At the same time, miners face rising costs. “We expect the lag effect of inflationary pressures to continue through the 2023 financial year, along with labor market tightness and supply chain constraints,” BHP’s Chief Executive Officer Mike Henry said in the statement.
Stimulus measures in China would boost growth there over the coming year, Henry said. Asia’s biggest economy grew by only 0.4 per cent last quarter, and there’s uncertainty over when government steps to shore up the economy will take effect. Rio has described the headwinds in China as “considerable.”
BHP’s shipments of the steel-making material from Western Australia’s Pilbara region reached 72.8 million tons in the three months ended June 30, down 1.2 per cent from a year earlier and up 8.5 per cent from the previous quarter, which was impacted by COVID-19 disruptions. That compares with a median estimate from three analysts of 73.1 million tons. Rio last week announced a 5 per cent increase in its quarterly iron ore shipments.
Vale, which vies with BHP for the No. 2 spot behind Rio in iron ore output, churned out 74.1 million tons of the steelmaking ingredient last quarter, missing estimates. The Brazilian mining giant also sounded the alarm as it cut its iron ore output guidance for 2022 to 310-320 million tons of iron ore, from a previous forecast of 320-335 million tons.
The Rio de Janeiro-based company is seeking greater flexibility in production “due to current market conditions,” it said Tuesday.

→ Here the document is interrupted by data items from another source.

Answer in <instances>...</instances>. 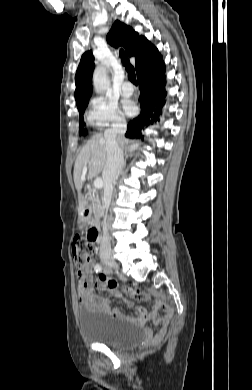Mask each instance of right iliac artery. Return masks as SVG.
Segmentation results:
<instances>
[{
	"instance_id": "obj_1",
	"label": "right iliac artery",
	"mask_w": 252,
	"mask_h": 390,
	"mask_svg": "<svg viewBox=\"0 0 252 390\" xmlns=\"http://www.w3.org/2000/svg\"><path fill=\"white\" fill-rule=\"evenodd\" d=\"M101 270H102L101 265H100V264H96V266H95V271H96V272H101Z\"/></svg>"
}]
</instances>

Vale is sticking to its “value over volume” strategy, which focuses on margin maximization.
“There’s definitely been more uncertainty seen in some time and that’s been reflected in the outlook” provided by BHP and Rio, said David Radclyffe, senior mining analyst at Global Mining Research Pty Ltd. Still, he added “their balance sheets have never been so good; they’re well-placed” to weather the downturn.
BHP is due to report its earnings for the period on Aug. 16. On Tuesday it forecast iron ore output from its Western Australian operations for the year started July 1 of between 246 million tons and 256 million tons, after it reached 253 million tons in the 12 months just completed.